O deputado estadual Adailton Martins (PSD) prestigiou a 47ª ABAV Expo Internacional de Turismo, no Expo Center Norte, em São Paulo. "Visitei os stand's "Vem Pra Sergipe" e o oficial do estado cedido pelo Ministério do Turismo. Fico feliz em ver os municípios da Barra dos Coqueiros, São Cristóvão, Itaporanga, Aracaju e Tobias Barretos representando e apresentando nossos pontos turísticos, históricos e as belezas de Sergipe. Essa união faz com que nossa terra saia na frente mostrando que é fort e e tem potencial turístico", declarou o parlamentar.

Veja essa ...

Durante sessão da CCJ (Comissão de Constituição, Justiça e Cidadania) desta semana na Assembleia Legislativa do Estado do Paraná, o deputado estadual Luiz Carlos Martins (PP) reclamou do salário de R$ 25,3 mil recebido pelos parlamentares paranaenses. "No meu terceiro mandato aqui na Assembleia, você ia em uma concessionária e comprava um carro zero da melhor qualidade.
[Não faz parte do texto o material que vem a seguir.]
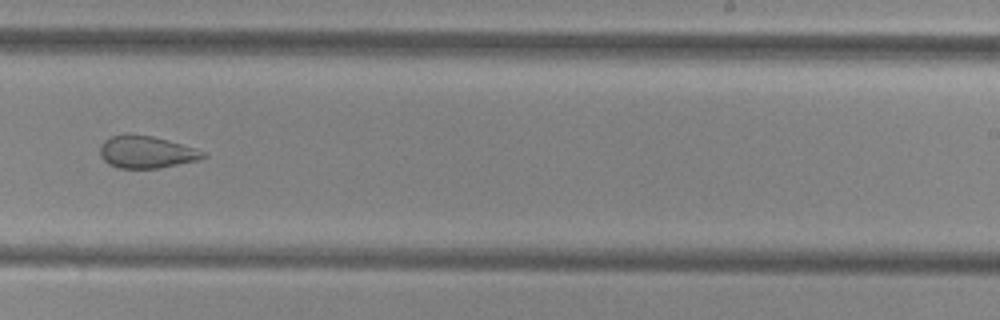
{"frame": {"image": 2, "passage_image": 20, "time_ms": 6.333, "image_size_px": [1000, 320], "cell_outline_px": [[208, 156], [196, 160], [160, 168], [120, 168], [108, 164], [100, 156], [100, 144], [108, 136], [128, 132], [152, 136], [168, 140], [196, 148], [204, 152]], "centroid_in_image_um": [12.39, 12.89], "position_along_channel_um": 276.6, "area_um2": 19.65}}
Hoje, você não paga a metade de um carro popular. E nós precisamos contar isso para a população, que houve achatamento em nosso salário", pontuou.

Curtas

A partir das 9h de hoje a Assembleia Legislativa, por iniciativa do deputado Iran Barbosa (PT), debaterá o Atlas da Violência 2019, publicado pelo Instituto de Pesquisa Econômica Aplicada (Ipea) e pelo Fórum Brasileiro de Segurança Pública (FBSP), em julho deste ano.

Para apresentar o Atlas e os seus resultados, com destaque para os dados de Sergipe, foi convidado o doutor em Economia pela PUC/Rio, Daniel Ricardo de Castro Cerqueira, pesquisador do Ipea e um dos coordenadores da pesquisa.

A Federação Estadual das Entidades Comunitárias de Sergipe (FECS) promove hoje o Seminário de Formação Comunitária, a partir das 8h, no auditório da Unit de Estância.

Segundo a presidente da FECS, Adriana Oliveira, o evento, realizado em parceria com o CONAM e UNAME, visa esclarecer aos comunitários a formação e aparelhamento para desenvolvimento das suas ações para o fortalecimento comunitário de Sergipe.